Выбрать главу

- Последнюю волю бабушки исполнить.

- Ну проходи, раз так, - сказала она, медленно, размеренно к двери входной проходя и из складок платья большой железный ключ выуживая. - Редко внуки волю покойников сейчас исполняют. Отчего ж ты такая внучка послушная?

Анна не ответила, но чуть не споткнулась, в воспоминания в миг проваливаясь. В голове промелькнули образы, как через неделю после смерти бабки, когда нервы не выдержали, вызвонила она священника. Вызвонить - вызвонила, а вот дальше...

... Со звоном, с дребезгом стакан осколочным дождем осыпался; ваза хрустальная, на столе стоящая, в миг во все стороны стекляшками острыми разлетелась - один на два пальца левее от лица Анны в стену вонзился, прядь волос золотых к обоям прибив. Прибил так, что от боли Анна зубы сжала и капельки крови на небе почувствовала.

Лампочки - в потолке, маленькие, желтым, золотистым светом гостиную заливающие, как по команде потухли-зажглись-потухли-зажглись и... вспыхнули, язычками пламени потолок белый облизывая.

- Слава Тебе, Царю, Боже Вседержителю, Иже Божественным Твоим и человеколюбным промыслом... - речитатив священника от стен отражался, звуками играл, а тот как не в себе, в трансе, золотым кадилом из стороны в сторону размахивал.

Стул деревянный, старый, как дикий зверь захрипел, завибрировал.

- Сподобил мя еси, грешнаго и недостойнаго, от сна восстати и получити вход святаго дому Твоего... - не замечая неладного бормотал священник, а Анна и дернуться боялась.

Деревянные ножки по полу заскребли - дернулись - и полетел стул в священника, как пинком подброшенный.

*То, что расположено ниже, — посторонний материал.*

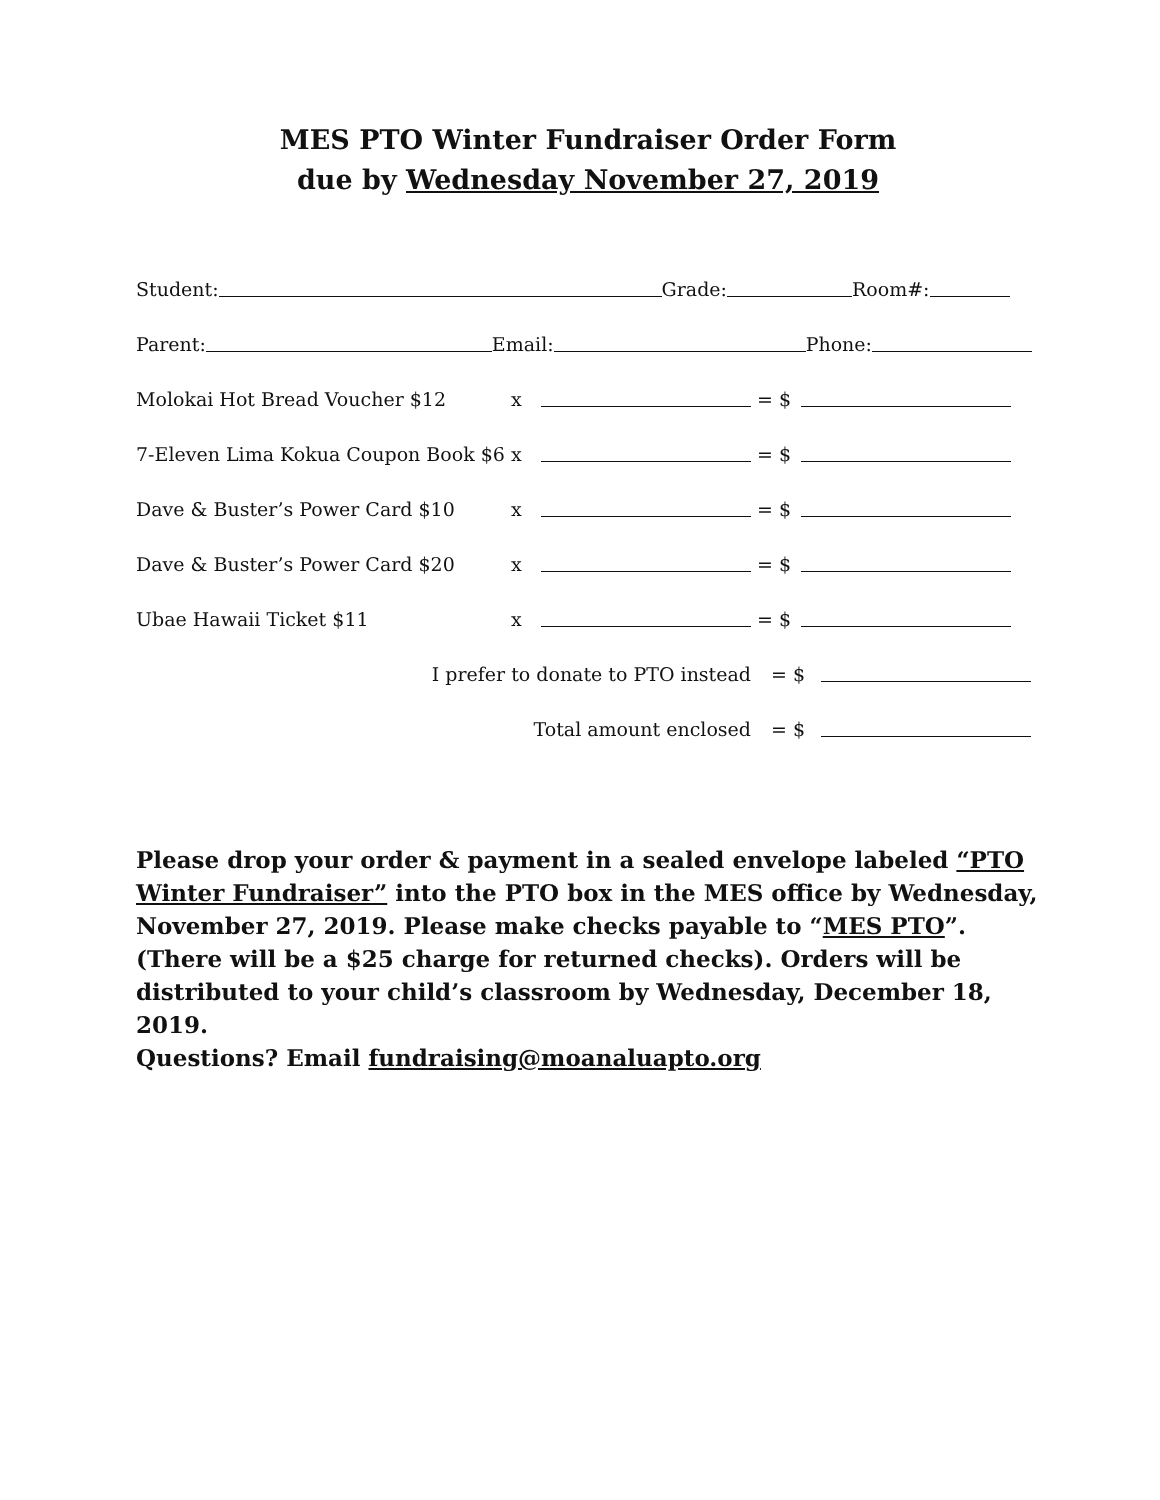MES PTO Winter Fundraiser Order Form
due by Wednesday November 27, 2019
Student: Grade: Room#:
Parent: Email: Phone:
Molokai Hot Bread Voucher $12 x = $
7-Eleven Lima Kokua Coupon Book $6 x = $
Dave & Buster’s Power Card $10 x = $
Dave & Buster’s Power Card $20 x = $
Ubae Hawaii Ticket $11 x = $
I prefer to donate to PTO instead = $
Total amount enclosed = $
Please drop your order & payment in a sealed envelope labeled “PTO Winter Fundraiser” into the PTO box in the MES office by Wednesday, November 27, 2019. Please make checks payable to “MES PTO”. (There will be a $25 charge for returned checks). Orders will be distributed to your child’s classroom by Wednesday, December 18, 2019.
Questions? Email fundraising@moanaluapto.org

Вскрикнуть тот не успел - в стену врезался и сполз, как тряпичная кукла, а кадило со звоном к ногам Анны подкатилось...

- Святой отец! Боже... Святой отец!

Но тот не двинулся, головы не поднял, зато на обоях - зеленых, советских, в цветочек, надпись появляться стала: “Вырухино”...

 

Дом у бабки внутри темный оказался, хоть глаз выколи, ни ламп, ни свечей, но ей будто и не нужно было. Ретиво до стола дошла, на деревянную лавку с красными полотенцами села и выжидательно на Анну уставилась. Уставилась так, что не по себе той стало.

- Бабушка к вам зайти говорила... Вам она ключ от нашего дома оставляла...

- Так тебе Вера сказала? Что мне ключ оставила?.. Нет давно ключа, а дом почти до основы сгнил, - резко, со злобой ответила Алевтина и руки на груди скрестила - как покойница. Как покойница в темной комнате и выглядела, непонятно только от чего воскресшая и из гроба вылезшая.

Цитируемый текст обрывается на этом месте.